_EXERCICES À FAIRE_.
- A) Dans le texte sur l'Évangile selon saint Luc, où les bergers se hâtent-ils d'aller ?
- B) Poursuivez le texte sur l'Évangile selon saint Luc à partir de sa dernière phrase.

=== EXTRAIT DU DOCUMENT ===

Pauvre parmi les pauvres
Évangile de Jésus Christ selon saint Luc 2,16-21.
En ce temps-là, les bergers se hâtèrent d’aller à Bethléem, et ils découvrirent Marie et Joseph, avec le nouveau-né couché dans la mangeoire.
Après avoir vu, ils racontèrent ce qui leur avait été annoncé au sujet de cet enfant.
Et tous ceux qui entendirent s’étonnaient de ce que leur racontaient les bergers.
Marie, cependant, retenait tous ces événements et les méditait dans son cœur.
Les bergers repartirent ; ils glorifiaient et louaient Dieu pour tout ce qu’ils avaient entendu et vu, selon ce qui leur avait été annoncé.
Quand fut arrivé le huitième jour, celui de la circoncision, l’enfant reçut le nom de Jésus, le nom que l’ange lui avait donné avant sa conception.
COMMENTAIRE
Ce qui me touche dans cette toute petite page d’évangile, c’est le rôle qui revient aux bergers. Le rôle aussi qui revient à Marie. Il y a là comme deux directions d’engagement qui nous sont proposées. Deux importantes invitations, complémentaires, à vrai dire, et qui demandent à s’harmoniser dans nos vies de croyants et de croyantes.

=== DONNÉES FOURNIES ===

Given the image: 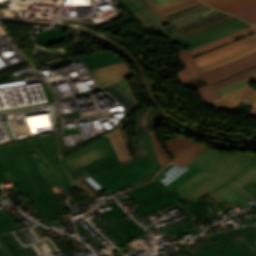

===

_RÉPONSES ATTENDUES_.
- A) À Bethléem.

- B)
D’une part, les bergers. Ils s’empressent d’aller vers Marie et Joseph. Ce sont de pauvres gens, marginaux, délinquants peut-être. Humbles veilleurs ou pasteurs responsables dans la nuit, ils sont choisis pour être témoins privilégiés du grand œuvre que Dieu est en train d’accomplir. Les voilà qui arrivent à l’étable de Bethléem avec dans le cœur et l’esprit la bonne nouvelle que leur a dite l’Ange du Seigneur : Dieu réalise sa promesse, il nous donne un sauveur; une grande joie, une grande paix offertes à l’humanité entière, à tous les hommes et femmes de bonne volonté.
La présence des bergers à la crèche est déconcertante pour qui regarde aux seules convenances. Marie et Joseph ne s’en étonnent pas; ils ont compris que Dieu venait chez les pauvres. Ils font l’expérience de l’inconfort et du dénuement, alors même qu’ils vivent dans l’intime proximité du Fils de Dieu. Ils apprennent à mesure leur mission et les exigences de leur fidélité au projet de Dieu. C’est ainsi qu’ils s’instruisent en écoûtant ce que racontent les bergers.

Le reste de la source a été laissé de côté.